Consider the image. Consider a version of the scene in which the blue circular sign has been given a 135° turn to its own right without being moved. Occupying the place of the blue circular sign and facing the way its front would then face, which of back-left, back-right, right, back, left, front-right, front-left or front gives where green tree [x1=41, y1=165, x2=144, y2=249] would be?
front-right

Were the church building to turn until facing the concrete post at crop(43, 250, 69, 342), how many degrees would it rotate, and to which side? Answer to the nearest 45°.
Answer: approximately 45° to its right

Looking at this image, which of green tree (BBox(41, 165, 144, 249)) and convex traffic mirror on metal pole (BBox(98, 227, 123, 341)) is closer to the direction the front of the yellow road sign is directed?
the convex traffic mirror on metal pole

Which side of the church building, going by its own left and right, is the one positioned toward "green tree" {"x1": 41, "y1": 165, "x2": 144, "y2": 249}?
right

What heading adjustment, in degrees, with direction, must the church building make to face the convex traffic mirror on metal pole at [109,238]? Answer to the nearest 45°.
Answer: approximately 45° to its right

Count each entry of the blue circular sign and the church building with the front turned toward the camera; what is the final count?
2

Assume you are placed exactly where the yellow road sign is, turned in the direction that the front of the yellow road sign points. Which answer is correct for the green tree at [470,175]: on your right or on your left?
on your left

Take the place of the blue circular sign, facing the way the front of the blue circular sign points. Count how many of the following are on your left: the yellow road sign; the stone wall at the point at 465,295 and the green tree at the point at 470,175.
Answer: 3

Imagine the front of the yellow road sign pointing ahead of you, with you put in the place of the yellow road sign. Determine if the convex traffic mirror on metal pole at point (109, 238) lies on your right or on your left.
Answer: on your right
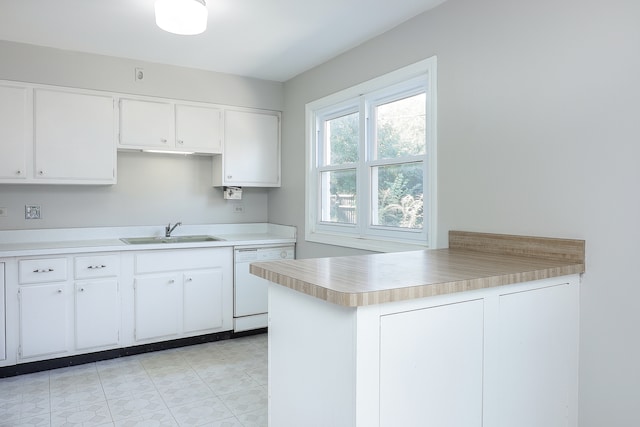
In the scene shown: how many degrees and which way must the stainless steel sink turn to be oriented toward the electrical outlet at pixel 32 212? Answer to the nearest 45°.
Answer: approximately 90° to its right

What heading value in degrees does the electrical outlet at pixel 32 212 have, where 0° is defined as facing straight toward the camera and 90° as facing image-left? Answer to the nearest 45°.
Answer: approximately 0°

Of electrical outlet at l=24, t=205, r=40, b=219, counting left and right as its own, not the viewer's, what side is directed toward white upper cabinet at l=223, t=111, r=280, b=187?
left

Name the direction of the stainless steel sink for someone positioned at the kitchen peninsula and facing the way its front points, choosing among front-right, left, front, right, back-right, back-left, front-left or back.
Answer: back

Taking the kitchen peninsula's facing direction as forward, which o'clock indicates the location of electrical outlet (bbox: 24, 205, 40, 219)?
The electrical outlet is roughly at 5 o'clock from the kitchen peninsula.

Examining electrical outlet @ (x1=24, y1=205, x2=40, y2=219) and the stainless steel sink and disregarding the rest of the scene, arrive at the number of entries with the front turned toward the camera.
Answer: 2

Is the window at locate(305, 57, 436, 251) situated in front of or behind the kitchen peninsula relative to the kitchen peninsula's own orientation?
behind
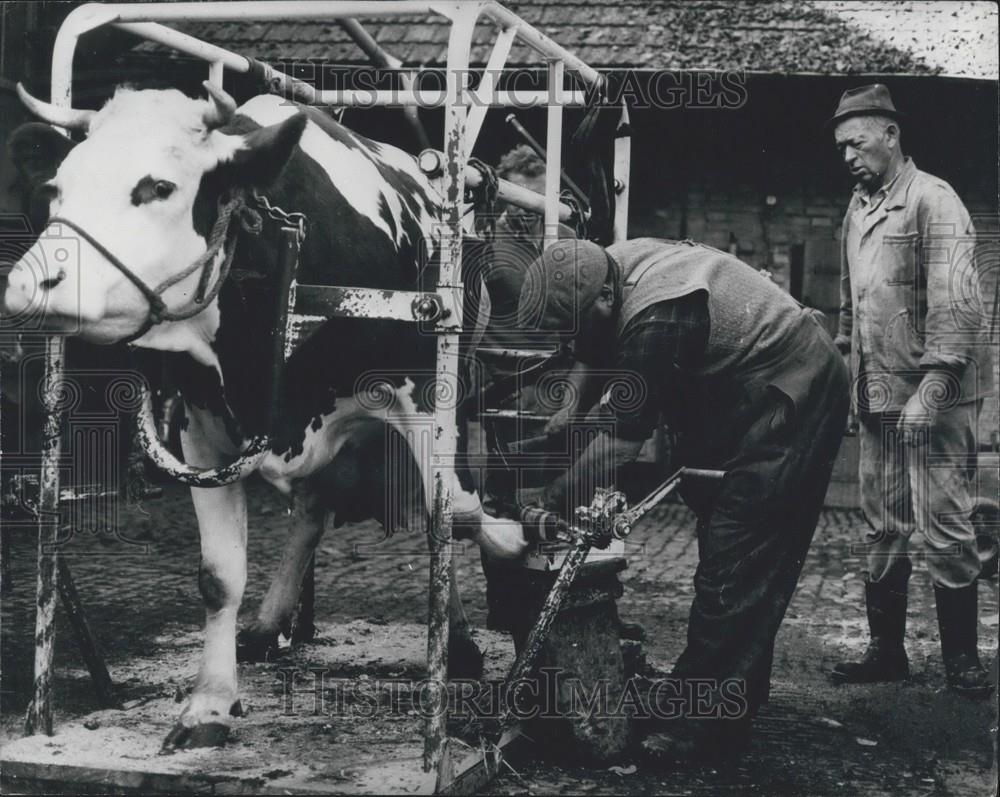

* _EXERCISE DESCRIPTION_:
Pick out each line of the items above that contains the word "points".

* _RESULT OF THIS EXERCISE_:
Assume you are placed exactly where the yellow road sign is, turned in the direction that the front of the yellow road sign points. Which answer is correct for the green tree at [470,175]: on your right or on your left?
Take the place of the blue circular sign, facing the way the front of the blue circular sign points. Count how many of the following are on your left: the yellow road sign; the stone wall at the point at 465,295 and the green tree at the point at 470,175.
Name the direction of the stainless steel sink for someone positioned at the kitchen peninsula and facing the way its front points, choosing among front-right, left, front, right, back-right, back-left, front-left or back.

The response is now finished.